Questions.
• a. List the groups of people surveyed in the repeat cross-sectional surveys described in the passage on community interventions.
• b. Reproduce the passage on community interventions word for word from "The teams also" up to and including "the gay newspaper.".
• c. According to the passage on community interventions, how many of the 24 partnership communities showed some statistically significant reduction in substance use relative to their comparison communities?

-- Passage shown follows --

Summary evaluations (Kaftarian, 2000; Yin et al., 1997) randomly selected 24
partnerships from a total of 251 and compared them with 24 nonpartnership communities
matched on demographic characteristics. Repeat cross-sectional surveys were
conducted with 83,473 randomly selected adults, tenth graders and eighth graders.
Adults were surveyed at home, and youth were surveyed at school. Substance use
rates were compared over an 18-month interval from 1994/1995 to 1996. In the
partnership communities, male substance use rates were 3-5% lower at follow-up
on five of six outcome measures of regular alcohol and illicit drug use.
When responses of males and females were combined,
only one of six outcomes significantly favored the partnerships.
This finding persisted with regressions controlling
for age, gender and race. However, of the remaining 11
outcomes, all but the smallest were in the predicted direction
favoring the community partnership program. When
individual partnership-comparison communities were examined,
8 of 24 partnership communities showed some statistically
significant reduction in substance use relative to their
comparison communities.
Comprehensive Community Interventions to Reduce
Behavioral Sexual Risks (Table 4)
The Mpowerment Project (Kegeles et al., 1996) was undertaken
to reduce sexual risk taking among young gay
men. A core group and a community advisory board ran
the program. Young male peer outreach workers diffused
safer sex messages developed by other volunteers at bars
and community and special events and recruited other men
into the project, who in turn conducted program outreach
and education.
The teams also tried to create new events that would
attract young gay men at which safer sex could be promoted.
For example, the Mpowerment center offered weekly
small group meetings; video, dance and open house parties;
rap groups; drop-in hours; picnics; hikes; and bicycle
rides. At least 500 men in the study community of Eugene,
Oregon, attended these events. These group sessions were
presented as a fun way for young gay men to meet other
young gay men. Efforts were made to recruit 75-80% of
young gay men in the community into the groups. Publicity
included articles and advertisements in the gay newspaper.
Eugene was compared with Santa Barbara, California.

-- Passage shown concluded --
-- Data excerpts follows --

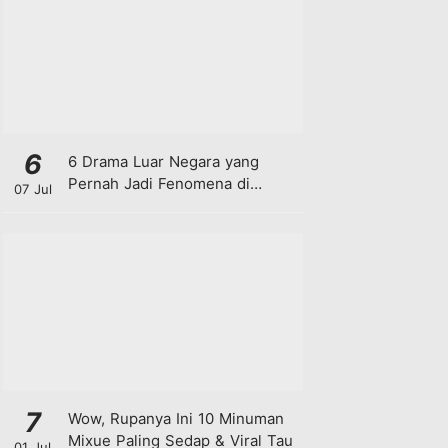
6
6 Drama Luar Negara yang
Pernah Jadi Fenomena di
07 Jul
Malaysia
7
Wow, Rupanya Ini 10 Minuman
Mixue Paling Sedap & Viral Tau
01 Jul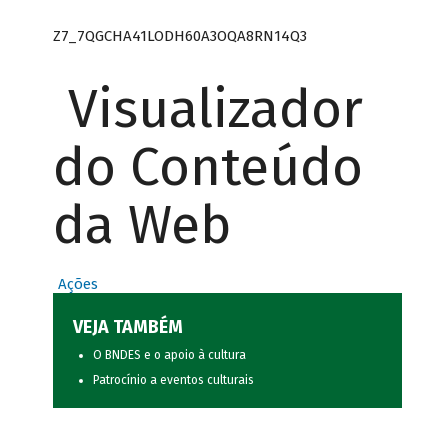
Z7_7QGCHA41LODH60A3OQA8RN14Q3
Visualizador
do Conteúdo
da Web
Ações
VEJA TAMBÉM
O BNDES e o apoio à cultura
Patrocínio a eventos culturais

-- Data excerpts concluded --

Answers in order.
• a. adults, tenth graders, eighth graders

• b.
The teams also tried to create new events that would
attract young gay men at which safer sex could be promoted.
For example, the Mpowerment center offered weekly
small group meetings; video, dance and open house parties;
rap groups; drop-in hours; picnics; hikes; and bicycle
rides. At least 500 men in the study community of Eugene,
Oregon, attended these events. These group sessions were
presented as a fun way for young gay men to meet other
young gay men. Efforts were made to recruit 75-80% of
young gay men in the community into the groups. Publicity
included articles and advertisements in the gay newspaper.

• c. 8 of the 24 partnership communities